Anforderung a → Zitieren Sie den Textauszug über die Forschungslaufbahn in Peenemünde und den USA vollständig und wortgetreu.

Vorgegebener Textauszug →
· · · ·

Unterbrochen durch die Einberufung zum Heer während des Krieges wurde er 1940 von der Ostfront nach Peenemünde beordert, weil einige seiner Patente zu Raketenentwürfen die Aufmerksamkeit der Heeresdienststellen gefunden hatten. Dort arbeitete er mit Dr. Walter Thiel und Werner von Braun zusammen. Er wurde beauftragt, die Anwendung der neu entdeckten Kernspaltungstechnologie für den Raketenantrieb zu untersuchen. Nach dem Krieg gehörte er zu den deutschen Wissenschaftlern, die im Rahmen der ursprünglichen Operation Paperclip in die USA übersiedelten, wo er mit Raketenspezialisten zusammenarbeitete, zunächst in Fort Bliss in New Mexico, dann in Huntville, Alabama. Dort wurde er Leiter der Abteilung für Gasdynamik, bevor er zu der privaten Luftfahrtfirma Bell Aircraft wechselte.

· · · ·

Auszüge der Aufzeichnungen →
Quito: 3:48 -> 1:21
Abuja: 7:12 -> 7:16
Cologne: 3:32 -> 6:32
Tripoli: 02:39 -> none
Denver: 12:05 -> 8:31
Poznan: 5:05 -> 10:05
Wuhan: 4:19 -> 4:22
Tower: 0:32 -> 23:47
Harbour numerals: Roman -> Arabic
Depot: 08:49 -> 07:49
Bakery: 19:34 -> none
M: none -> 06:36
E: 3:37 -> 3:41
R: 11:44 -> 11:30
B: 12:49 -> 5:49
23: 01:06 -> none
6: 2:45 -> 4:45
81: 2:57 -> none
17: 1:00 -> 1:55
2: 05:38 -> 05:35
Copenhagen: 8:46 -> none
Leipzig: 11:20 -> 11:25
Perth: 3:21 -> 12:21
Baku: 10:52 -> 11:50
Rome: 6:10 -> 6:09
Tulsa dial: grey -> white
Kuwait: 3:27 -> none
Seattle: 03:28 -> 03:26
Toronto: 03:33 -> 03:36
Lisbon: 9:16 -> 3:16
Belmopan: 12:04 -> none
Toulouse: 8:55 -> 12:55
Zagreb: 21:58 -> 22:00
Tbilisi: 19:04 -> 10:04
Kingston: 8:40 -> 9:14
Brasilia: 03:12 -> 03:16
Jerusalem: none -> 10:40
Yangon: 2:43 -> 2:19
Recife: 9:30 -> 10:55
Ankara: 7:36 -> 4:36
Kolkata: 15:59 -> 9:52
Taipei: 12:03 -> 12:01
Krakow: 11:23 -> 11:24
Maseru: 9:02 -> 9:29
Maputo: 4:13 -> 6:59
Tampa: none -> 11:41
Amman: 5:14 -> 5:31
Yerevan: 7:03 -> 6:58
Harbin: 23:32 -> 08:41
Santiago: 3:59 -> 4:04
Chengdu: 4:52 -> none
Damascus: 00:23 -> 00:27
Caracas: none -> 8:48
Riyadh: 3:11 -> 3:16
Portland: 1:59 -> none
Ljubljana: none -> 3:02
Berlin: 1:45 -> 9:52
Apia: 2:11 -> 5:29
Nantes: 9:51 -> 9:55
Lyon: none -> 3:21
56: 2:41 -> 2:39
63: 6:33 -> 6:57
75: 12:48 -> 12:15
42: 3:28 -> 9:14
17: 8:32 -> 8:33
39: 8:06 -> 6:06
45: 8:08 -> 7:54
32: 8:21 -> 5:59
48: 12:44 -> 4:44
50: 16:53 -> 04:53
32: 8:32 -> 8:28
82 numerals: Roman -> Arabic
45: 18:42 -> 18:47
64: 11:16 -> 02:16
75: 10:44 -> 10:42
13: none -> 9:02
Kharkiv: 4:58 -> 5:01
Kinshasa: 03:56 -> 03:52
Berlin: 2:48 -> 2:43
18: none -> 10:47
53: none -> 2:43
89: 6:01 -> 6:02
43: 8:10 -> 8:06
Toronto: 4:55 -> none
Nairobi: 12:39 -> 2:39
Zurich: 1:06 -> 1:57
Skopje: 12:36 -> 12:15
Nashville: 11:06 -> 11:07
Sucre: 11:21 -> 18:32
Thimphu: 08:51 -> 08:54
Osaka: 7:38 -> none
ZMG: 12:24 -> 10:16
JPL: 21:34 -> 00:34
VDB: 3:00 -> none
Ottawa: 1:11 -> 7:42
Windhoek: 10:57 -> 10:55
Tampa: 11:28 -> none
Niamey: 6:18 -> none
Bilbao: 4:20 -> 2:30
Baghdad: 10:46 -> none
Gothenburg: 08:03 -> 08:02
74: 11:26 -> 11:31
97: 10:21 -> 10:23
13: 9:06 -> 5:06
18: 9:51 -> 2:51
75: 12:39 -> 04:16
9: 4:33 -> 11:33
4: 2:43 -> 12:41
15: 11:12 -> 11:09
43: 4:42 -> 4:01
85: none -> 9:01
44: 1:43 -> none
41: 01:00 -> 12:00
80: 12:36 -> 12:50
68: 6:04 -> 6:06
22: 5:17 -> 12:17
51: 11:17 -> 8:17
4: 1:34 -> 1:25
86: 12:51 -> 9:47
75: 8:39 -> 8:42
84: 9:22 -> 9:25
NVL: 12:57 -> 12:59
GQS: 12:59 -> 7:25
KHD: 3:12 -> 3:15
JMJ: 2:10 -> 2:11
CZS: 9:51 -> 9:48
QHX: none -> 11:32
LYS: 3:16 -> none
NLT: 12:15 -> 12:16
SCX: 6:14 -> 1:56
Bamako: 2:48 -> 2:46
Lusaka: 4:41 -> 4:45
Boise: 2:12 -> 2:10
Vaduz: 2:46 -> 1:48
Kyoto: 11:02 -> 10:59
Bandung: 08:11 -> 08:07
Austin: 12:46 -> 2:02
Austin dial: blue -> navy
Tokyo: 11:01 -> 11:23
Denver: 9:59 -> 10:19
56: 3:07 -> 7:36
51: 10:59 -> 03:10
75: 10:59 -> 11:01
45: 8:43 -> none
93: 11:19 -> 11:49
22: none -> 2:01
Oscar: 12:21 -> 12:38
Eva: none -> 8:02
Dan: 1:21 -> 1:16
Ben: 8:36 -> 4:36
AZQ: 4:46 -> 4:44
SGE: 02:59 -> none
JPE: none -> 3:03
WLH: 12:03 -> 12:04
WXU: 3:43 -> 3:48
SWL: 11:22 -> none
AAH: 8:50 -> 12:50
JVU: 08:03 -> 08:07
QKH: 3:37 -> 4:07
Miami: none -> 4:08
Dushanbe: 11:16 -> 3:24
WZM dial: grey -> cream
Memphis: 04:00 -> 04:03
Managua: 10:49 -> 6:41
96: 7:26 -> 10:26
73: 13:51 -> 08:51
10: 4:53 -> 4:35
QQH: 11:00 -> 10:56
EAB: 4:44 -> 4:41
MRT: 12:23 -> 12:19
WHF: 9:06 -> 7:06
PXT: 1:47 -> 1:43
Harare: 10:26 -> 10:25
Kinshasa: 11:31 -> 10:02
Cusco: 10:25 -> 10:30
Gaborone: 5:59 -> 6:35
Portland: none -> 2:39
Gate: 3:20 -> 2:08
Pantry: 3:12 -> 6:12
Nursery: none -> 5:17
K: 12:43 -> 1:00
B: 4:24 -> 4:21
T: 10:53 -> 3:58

· · · ·

Anforderung b → Geben Sie aus der Auflistung die Zeilen vom Anfang bis einschließlich der Zeile mit „Copenhagen: 8:46 -> none“ unverändert aus, und zwar nur diese.

Ergebnis der Aufgabe a →
Unterbrochen durch die Einberufung zum Heer während des Krieges wurde er 1940 von der Ostfront nach Peenemünde beordert, weil einige seiner Patente zu Raketenentwürfen die Aufmerksamkeit der Heeresdienststellen gefunden hatten. Dort arbeitete er mit Dr. Walter Thiel und Werner von Braun zusammen. Er wurde beauftragt, die Anwendung der neu entdeckten Kernspaltungstechnologie für den Raketenantrieb zu untersuchen. Nach dem Krieg gehörte er zu den deutschen Wissenschaftlern, die im Rahmen der ursprünglichen Operation Paperclip in die USA übersiedelten, wo er mit Raketenspezialisten zusammenarbeitete, zunächst in Fort Bliss in New Mexico, dann in Huntville, Alabama. Dort wurde er Leiter der Abteilung für Gasdynamik, bevor er zu der privaten Luftfahrtfirma Bell Aircraft wechselte.

Ergebnis der Aufgabe b →
Quito: 3:48 -> 1:21
Abuja: 7:12 -> 7:16
Cologne: 3:32 -> 6:32
Tripoli: 02:39 -> none
Denver: 12:05 -> 8:31
Poznan: 5:05 -> 10:05
Wuhan: 4:19 -> 4:22
Tower: 0:32 -> 23:47
Harbour numerals: Roman -> Arabic
Depot: 08:49 -> 07:49
Bakery: 19:34 -> none
M: none -> 06:36
E: 3:37 -> 3:41
R: 11:44 -> 11:30
B: 12:49 -> 5:49
23: 01:06 -> none
6: 2:45 -> 4:45
81: 2:57 -> none
17: 1:00 -> 1:55
2: 05:38 -> 05:35
Copenhagen: 8:46 -> none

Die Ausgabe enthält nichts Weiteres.